As alluded to in our Introduction, strategies that can be used to increase adherence are not limited to those discussed herein. There are numerous other strategies that have the potential influence an individual’s level of adherence to a dietary intervention, and clinicians will likely need to utilise a range of strategies, both dietary and behavioural.
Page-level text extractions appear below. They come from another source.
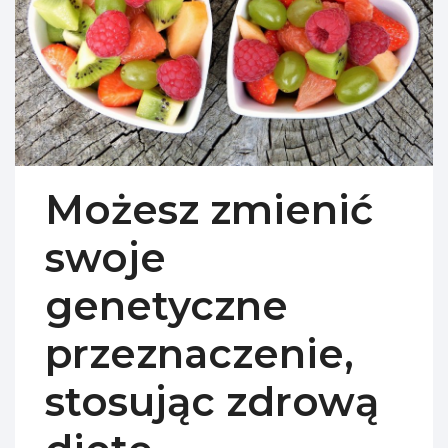
Możesz zmienić
swoje
genetyczne
przeznaczenie,
stosując zdrową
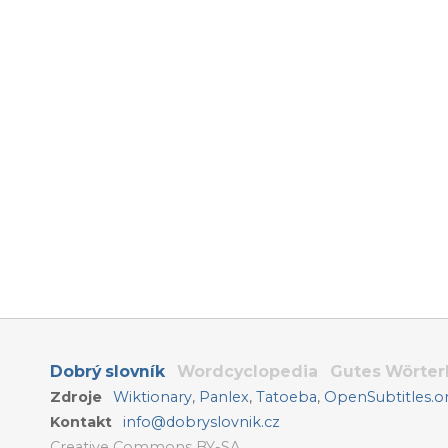
Dobrý slovník
Wordcyclopedia
Gutes Wörte
Zdroje
Wiktionary
,
Panlex
,
Tatoeba
,
OpenSubtitles.o
Kontakt
info@dobryslovnik.cz
Creative Commons BY-SA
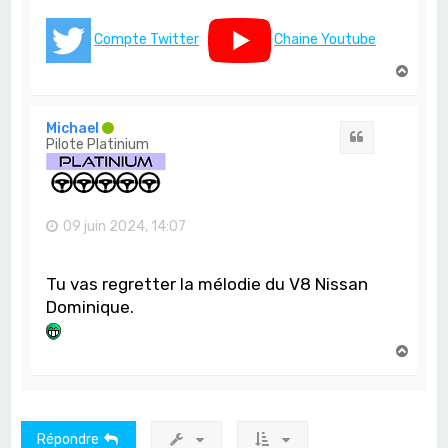
Compte Twitter
Chaine Youtube
H
a
u
t
Michael
Citation
Pilote Platinium
09 juin 2024, 14:07
Tu vas regretter la mélodie du V8 Nissan
Dominique.
H
a
u
t
Répondre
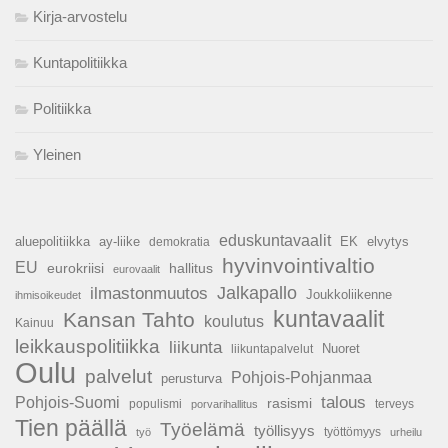
Kirja-arvostelu
Kuntapolitiikka
Politiikka
Yleinen
eduskuntavaalit
aluepolitiikka
ay-liike
EK
elvytys
demokratia
hyvinvointivaltio
EU
hallitus
eurokriisi
eurovaalit
Jalkapallo
ilmastonmuutos
Joukkoliikenne
ihmisoikeudet
kuntavaalit
Kansan Tahto
koulutus
Kainuu
leikkauspolitiikka
liikunta
Nuoret
liikuntapalvelut
Oulu
palvelut
Pohjois-Pohjanmaa
perusturva
talous
Pohjois-Suomi
rasismi
populismi
porvarihallitus
terveys
Tien päällä
Työelämä
työllisyys
työttömyys
työ
urheilu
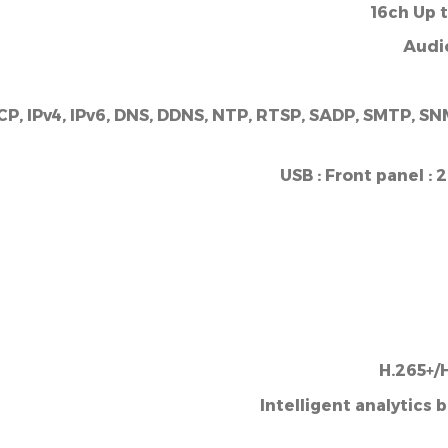
16ch Up t
Audi
P, IPv4, IPv6, DNS, DDNS, NTP, RTSP, SADP, SMTP, SN
USB :
Front panel :
2
H.265+/
Intelligent analytics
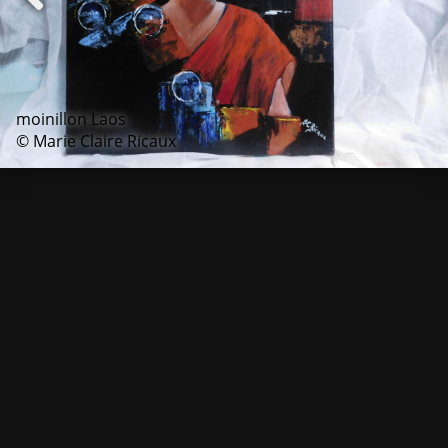
moinillon Laos
© Marie Claire Ricaux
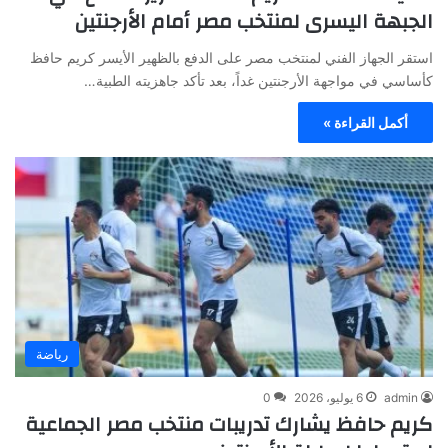
الجبهة اليسرى لمنتخب مصر أمام الأرجنتين
استقر الجهاز الفني لمنتخب مصر على الدفع بالظهير الأيسر كريم حافظ
كأساسي في مواجهة الأرجنتين غداً، بعد تأكد جاهزيته الطبية…
أكمل القراءة »
رياضة
admin
6 يوليو، 2026
0
كريم حافظ يشارك تدريبات منتخب مصر الجماعية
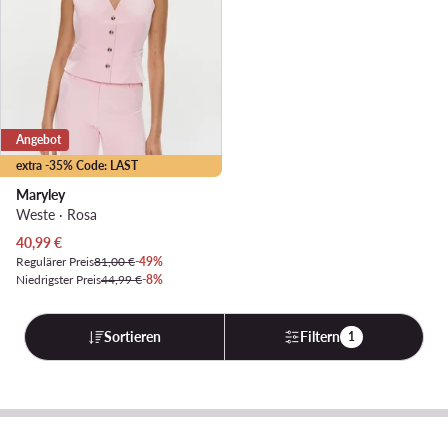
Angebot
extra -35% Code: LAST
Maryley
Weste · Rosa
Aktueller Preis
40,99
€
Regulärer Preis
81,00 €
-49%
Niedrigster Preis
44,99 €
-8%
Sortieren
Filtern
1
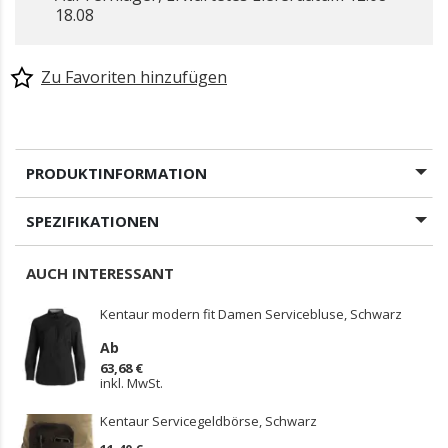
18.08
Zu Favoriten hinzufügen
PRODUKTINFORMATION
SPEZIFIKATIONEN
AUCH INTERESSANT
Kentaur modern fit Damen Servicebluse, Schwarz
Ab
63,68 €
inkl. MwSt.
Kentaur Servicegeldbörse, Schwarz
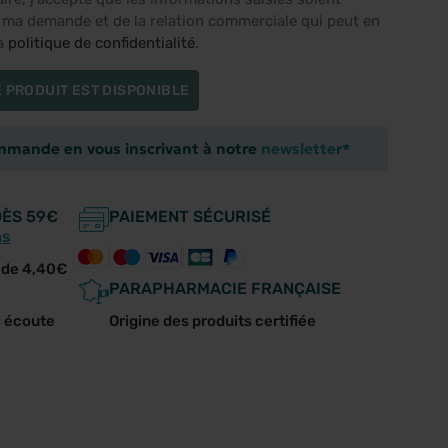
e ma demande et de la relation commerciale qui peut en
la
politique de confidentialité
.
 PRODUIT EST DISPONIBLE
ommande en vous inscrivant à notre
newsletter*
DÈS 59€
PAIEMENT SÉCURISÉ
ns
r de 4,40€
PARAPHARMACIE FRANÇAISE
e écoute
Origine des produits certifiée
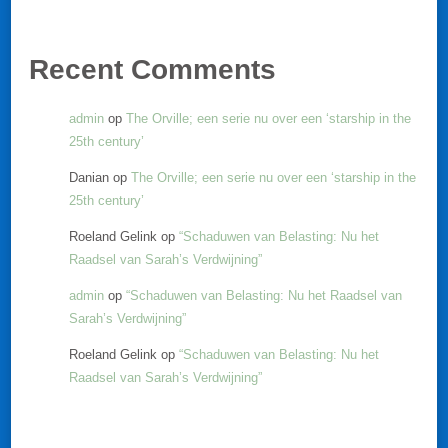
Recent Comments
admin
op
The Orville; een serie nu over een ‘starship in the
25th century’
Danian
op
The Orville; een serie nu over een ‘starship in the
25th century’
Roeland Gelink
op
“Schaduwen van Belasting: Nu het
Raadsel van Sarah’s Verdwijning”
admin
op
“Schaduwen van Belasting: Nu het Raadsel van
Sarah’s Verdwijning”
Roeland Gelink
op
“Schaduwen van Belasting: Nu het
Raadsel van Sarah’s Verdwijning”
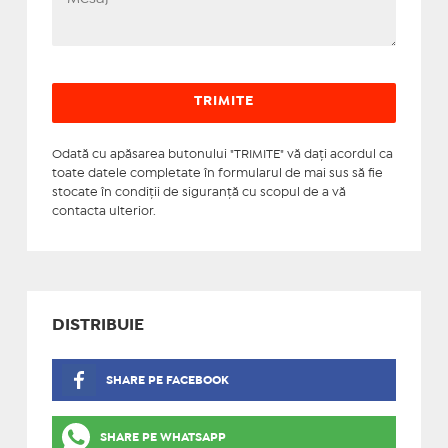
Odată cu apăsarea butonului "TRIMITE" vă daţi acordul ca
toate datele completate în formularul de mai sus să fie
stocate în condiţii de siguranţă cu scopul de a vă
contacta ulterior.
DISTRIBUIE
SHARE PE FACEBOOK
SHARE PE WHATSAPP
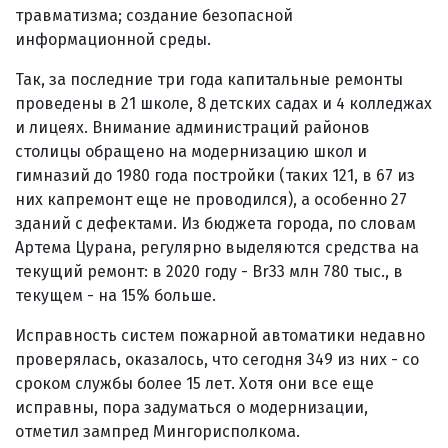
травматизма; создание безопасной
информационной среды.
Так, за последние три года капитальные ремонты
проведены в 21 школе, 8 детских садах и 4 колледжах
и лицеях. Внимание администраций районов
столицы обращено на модернизацию школ и
гимназий до 1980 года постройки (таких 121, в 67 из
них капремонт еще не проводился), а особенно 27
зданий с дефектами. Из бюджета города, по словам
Артема Цурана, регулярно выделяются средства на
текущий ремонт: в 2020 году - Br33 млн 780 тыс., в
текущем - на 15% больше.
Исправность систем пожарной автоматики недавно
проверялась, оказалось, что сегодня 349 из них - со
сроком службы более 15 лет. Хотя они все еще
исправны, пора задуматься о модернизации,
отметил зампред Мингорисполкома.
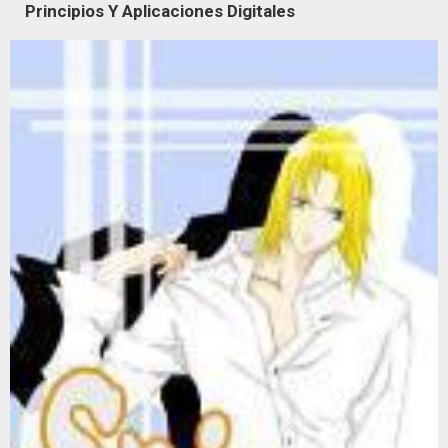
Principios Y Aplicaciones Digitales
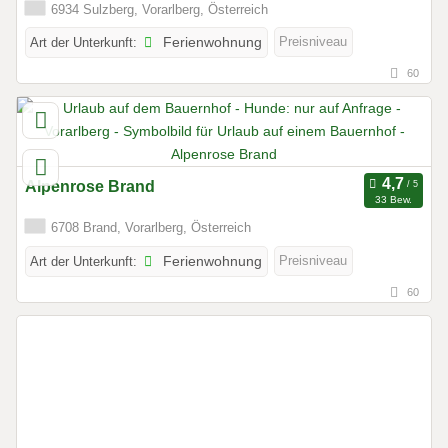
6934 Sulzberg, Vorarlberg, Österreich
Preisniveau
Art der Unterkunft:
Ferienwohnung
60
Alpenrose Brand
33 Bew.
6708 Brand, Vorarlberg, Österreich
Preisniveau
Art der Unterkunft:
Ferienwohnung
60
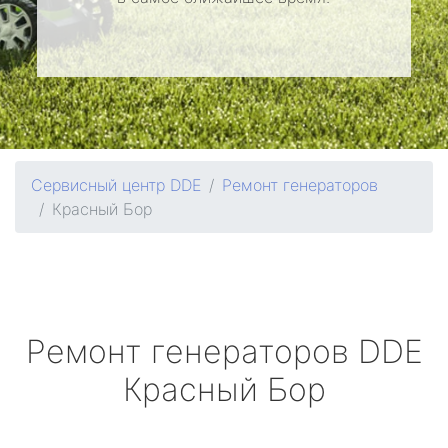
Сервисный центр DDE
Ремонт генераторов
Красный Бор
Ремонт генераторов
DDE
Красный Бор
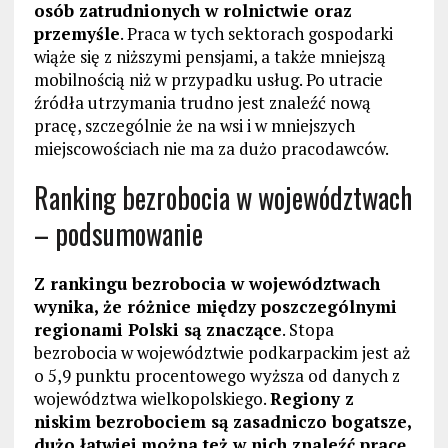
osób zatrudnionych w rolnictwie oraz
przemyśle
. Praca w tych sektorach gospodarki
wiąże się z niższymi pensjami, a także mniejszą
mobilnością niż w przypadku usług. Po utracie
źródła utrzymania trudno jest znaleźć nową
pracę, szczególnie że na wsi i w mniejszych
miejscowościach nie ma za dużo pracodawców.
Ranking bezrobocia w województwach
– podsumowanie
Z rankingu bezrobocia w województwach
wynika, że różnice między poszczególnymi
regionami Polski są znaczące
. Stopa
bezrobocia w województwie podkarpackim jest aż
o 5,9 punktu procentowego wyższa od danych z
województwa wielkopolskiego.
Regiony z
niskim bezrobociem są zasadniczo bogatsze,
dużo łatwiej można też w nich znaleźć pracę
.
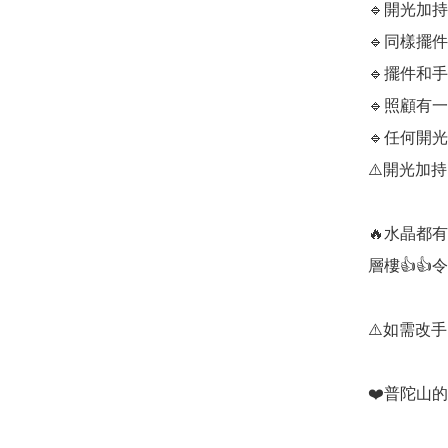
🔹️開光
🔹️同樣擺
🔹️擺件
🔹️照顧有
🔹️任何
⚠️開光加
🔥水晶都
層樓👍👍
⚠️如需改
❤️普陀山的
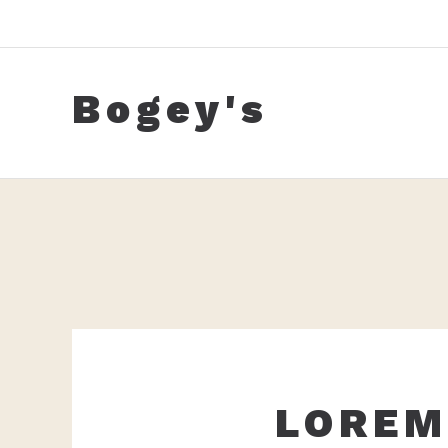
Skip
to
content
Bogey's
LOREM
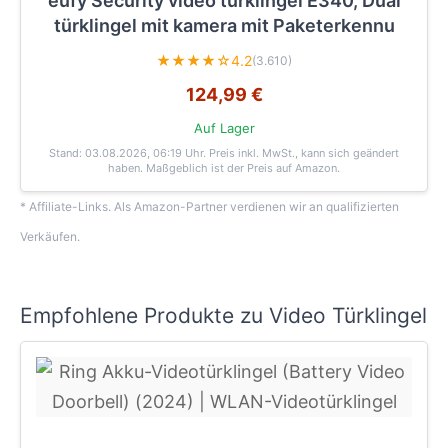
eufy Security video türklingel E340, Dual
türklingel mit kamera mit Paketerkennu
★★★★☆
4.2
(3.610)
124,99 €
Auf Lager
Stand: 03.08.2026, 06:19 Uhr
. Preis inkl. MwSt., kann sich geändert
haben. Maßgeblich ist der Preis auf Amazon.
* Affiliate-Links. Als Amazon-Partner verdienen wir an qualifizierten
Verkäufen.
Empfohlene Produkte zu Video Türklingel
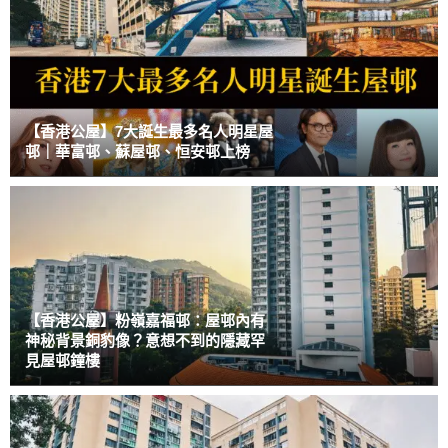
【香港公屋】7大誕生最多名人明星屋
邨｜華富邨、蘇屋邨、恒安邨上榜
【香港公屋】粉嶺嘉福邨：屋邨內有
神秘背景銅豹像？意想不到的隱藏罕
見屋邨鐘樓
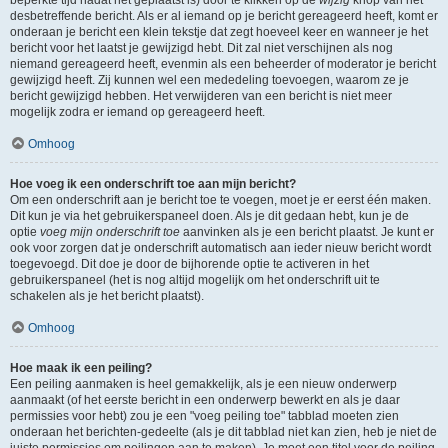
beperkte tijd nadat het geplaatst is) door te klikken op de
wijzig
knop van het
desbetreffende bericht. Als er al iemand op je bericht gereageerd heeft, komt er
onderaan je bericht een klein tekstje dat zegt hoeveel keer en wanneer je het
bericht voor het laatst je gewijzigd hebt. Dit zal niet verschijnen als nog
niemand gereageerd heeft, evenmin als een beheerder of moderator je bericht
gewijzigd heeft. Zij kunnen wel een mededeling toevoegen, waarom ze je
bericht gewijzigd hebben. Het verwijderen van een bericht is niet meer
mogelijk zodra er iemand op gereageerd heeft.
Omhoog
Hoe voeg ik een onderschrift toe aan mijn bericht?
Om een onderschrift aan je bericht toe te voegen, moet je er eerst één maken.
Dit kun je via het gebruikerspaneel doen. Als je dit gedaan hebt, kun je de
optie
voeg mijn onderschrift toe
aanvinken als je een bericht plaatst. Je kunt er
ook voor zorgen dat je onderschrift automatisch aan ieder nieuw bericht wordt
toegevoegd. Dit doe je door de bijhorende optie te activeren in het
gebruikerspaneel (het is nog altijd mogelijk om het onderschrift uit te
schakelen als je het bericht plaatst).
Omhoog
Hoe maak ik een peiling?
Een peiling aanmaken is heel gemakkelijk, als je een nieuw onderwerp
aanmaakt (of het eerste bericht in een onderwerp bewerkt en als je daar
permissies voor hebt) zou je een "voeg peiling toe" tabblad moeten zien
onderaan het berichten-gedeelte (als je dit tabblad niet kan zien, heb je niet de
For instance, increased dietary fibre intake may help to control the drive to eat [75]. However, further evidence for the effect over the long term, and during weight loss and maintenance in individuals with overweight or obesity is required. As well as dietary factors, other behavioural strategies in addition to self-monitoring, such as meal planning [76] may also help to promote adherence and increase the success of weight loss. Given the emerging body of evidence suggesting that higher levels of adherence to a diet, regardless of the type of diet, is an important factor in weight loss success, research efforts should be focused on increasing the evidence based for strategies to improve adherence.

Acknowledgments

This work was supported by the Australian Government: Department of Education & Training via an Australian Postgraduate Award to A.A.G., and via the National Health and Medical Research Council (NHMRC) of Australia via a Project Grant and Senior Research Fellowship to A.S.

Author Contributions

A.A.G. conceived the idea for the review and wrote the manuscript. A.S. provided supervision and mentoring in the form of discussions about the content and ordering of the review, as well as key ideas on areas of literature to include.

Conflicts of Interest

A.A.G. has received payment for oral presentations from the Pharmacy Guild of Australia and Nestlé Health Sciences. A.S. has received payment from Eli Lilly, the Pharmacy Guild of Australia, Novo Nordisk, the Dietitians Association of Australia, Shoalhaven Family Medical Centres and the Pharmaceutical Society of Australia for seminar presentation at conferences, and has served on the Nestlé Health Science Optifast® VLCDTM Advisory Board since 2016. She is also the author of The Don’t Go Hungry Diet (Bantam, Australia and New Zealand, 2007) and Don’t Go Hungry for Life (Bantam, Australia and New Zealand, 2011).